I remember finding this one on the shelf, maybe drawn by the star power, maybe by Ferrara's growing cult reputation after King of New York (1990) and Bad Lieutenant. It wasn’t what I expected. It stayed with me, not necessarily in a pleasant way, but in the way truly challenging art sometimes does – forcing introspection, sparking debate. It’s a film that almost weaponizes the viewer's gaze, making you complicit in the claustrophobia and the cruelty unfolding on screen.
Final Thoughts: A Bruising Encounter

This is not a film for everyone, and certainly not one to revisit lightly. It's confrontational, emotionally draining, and often unpleasant. Yet, for those interested in boundary-pushing independent cinema of the 90s, or in witnessing actors giving incredibly raw, nerve-shredding performances, Dangerous Game remains a significant, if deeply flawed, piece of work. It’s a film that feels dangerous, not just in its title, but in its execution and its lingering questions.

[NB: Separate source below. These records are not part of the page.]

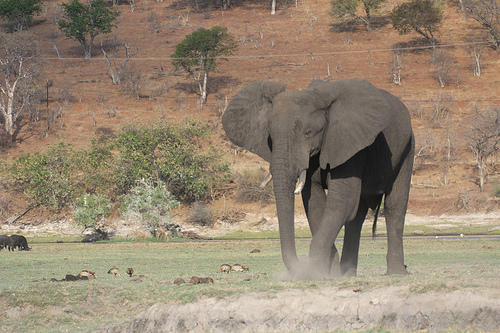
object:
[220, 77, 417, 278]
elephant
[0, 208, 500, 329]
prairie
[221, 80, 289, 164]
ears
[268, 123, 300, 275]
trunk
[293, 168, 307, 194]
elephant tusk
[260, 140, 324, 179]
mouth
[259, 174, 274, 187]
tusk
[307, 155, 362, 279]
legs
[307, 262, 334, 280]
foot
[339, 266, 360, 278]
foot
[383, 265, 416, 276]
foot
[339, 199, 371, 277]
leg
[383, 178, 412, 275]
leg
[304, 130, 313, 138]
eye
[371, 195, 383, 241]
tail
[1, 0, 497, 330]
field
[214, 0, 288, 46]
grass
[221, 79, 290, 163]
ear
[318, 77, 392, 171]
ear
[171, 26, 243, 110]
trees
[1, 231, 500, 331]
dirt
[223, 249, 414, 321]
dust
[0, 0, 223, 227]
hill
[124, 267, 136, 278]
animals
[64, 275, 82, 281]
animals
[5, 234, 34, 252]
animals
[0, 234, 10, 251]
animals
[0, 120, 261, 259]
tree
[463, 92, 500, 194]
trees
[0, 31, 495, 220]
dirt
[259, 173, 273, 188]
tusks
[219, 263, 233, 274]
animals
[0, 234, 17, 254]
rhinos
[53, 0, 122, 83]
trees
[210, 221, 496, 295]
grass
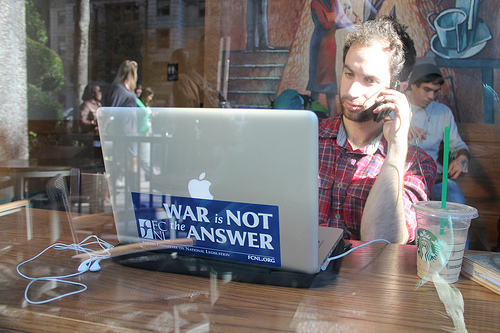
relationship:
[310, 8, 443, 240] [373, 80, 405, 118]
man has cell phone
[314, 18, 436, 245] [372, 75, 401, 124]
man holds phone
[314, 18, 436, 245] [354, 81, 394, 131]
man uses cell phone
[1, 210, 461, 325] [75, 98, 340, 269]
table beneath computer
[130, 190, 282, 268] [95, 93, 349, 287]
sticker on laptop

Rating: 7/10 - This score reflects the film's undeniable power, its provocative nature, and the committed, often harrowing performances. It's docked points for its relentlessly bleak tone and a certain indulgence that can make it a punishing viewing experience, ultimately feeling more like a fascinating, brutal experiment than a fully satisfying narrative.
It’s a stark reminder from the VHS era that sometimes, the most memorable rentals weren't the easiest ones to watch, but the ones that refused to let you look away, leaving you wrestling with what you'd just seen long after the tape clicked off.